- **Instructions**:
**A.** Please list the full-length albums that Babyland released, according to the Dan Gatto text below.
**B.** Answer these questions from the Dan Gatto text below.
(i) Which album made Gatto passionate about music at age twelve?
(ii) With whom did he collaborate on Recliner?
(iii) What did he found after Babyland dissolved in 2009?

- **Excerpt to read**:
──────────
Dan Gatto (born Dan Merrick Gatto; September 21, 1970) is an American musician best recognized as the vocalist for synth punk band Babyland. He also collaborated with Vampire Rodents composer Daniel Vahnke on a project called Recliner. After Babyland dissolved in 2009, Gatto founded Continues as an outlet for his solo work.

Biography
Dan Merrick Gatto was born on September 21, 1970 and raised in the San Francisco Bay area. He became passionate about music at the age of twelve when he discovered The Human League's Dare album. By fifteen he had begun to compose electronic music and in 1989 formed the synth punk group Babyland with percussionist Michael Smith. They released six full-length albums between 1992 and 2008: You Suck Crap, A Total Letdown, Who's Sorry Now, Outlive Your Enemies, The Finger and Cavecraft.
──────────
- **Excerpted records**:
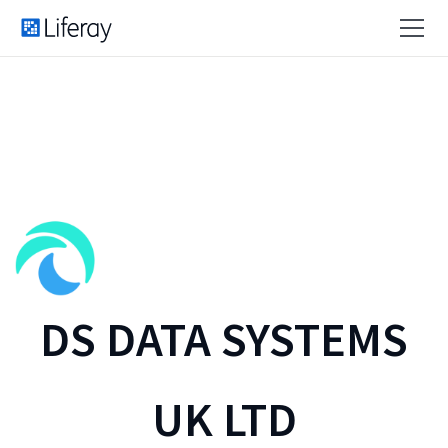
DS DATA SYSTEMS
UK LTD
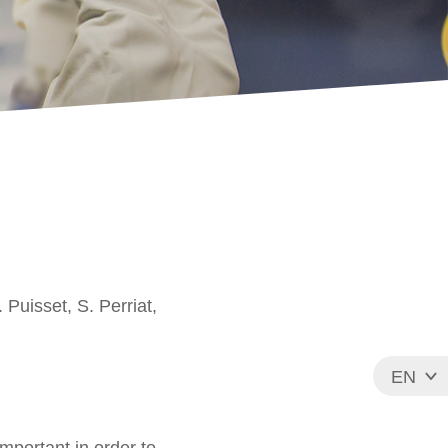
 Puisset, S. Perriat,
EN
FR
mportant in order to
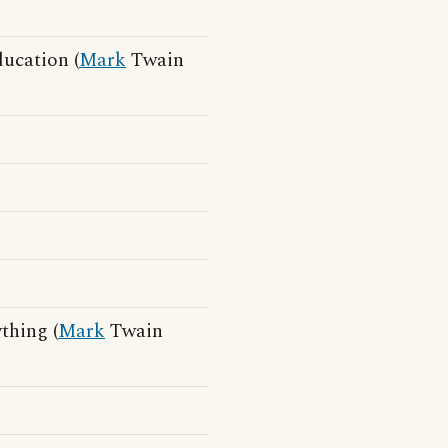
ducation (
Mark
Twain
thing (
Mark
Twain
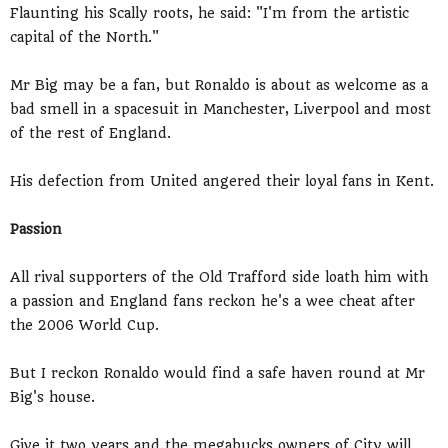
Flaunting his Scally roots, he said: "I'm from the artistic
capital of the North."
Mr Big may be a fan, but Ronaldo is about as welcome as a
bad smell in a spacesuit in Manchester, Liverpool and most
of the rest of England.
His defection from United angered their loyal fans in Kent.
Passion
All rival supporters of the Old Trafford side loath him with
a passion and England fans reckon he's a wee cheat after
the 2006 World Cup.
But I reckon Ronaldo would find a safe haven round at Mr
Big's house.
Give it two years and the megabucks owners of City will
──────────
- **Solutions to the problems**:
**A.** You Suck Crap, A Total Letdown, Who's Sorry Now, Outlive Your Enemies, The Finger, Cavecraft

**B.**
(i) The Human League's Dare
(ii) Daniel Vahnke, composer for Vampire Rodents
(iii) Continues, an outlet for his solo work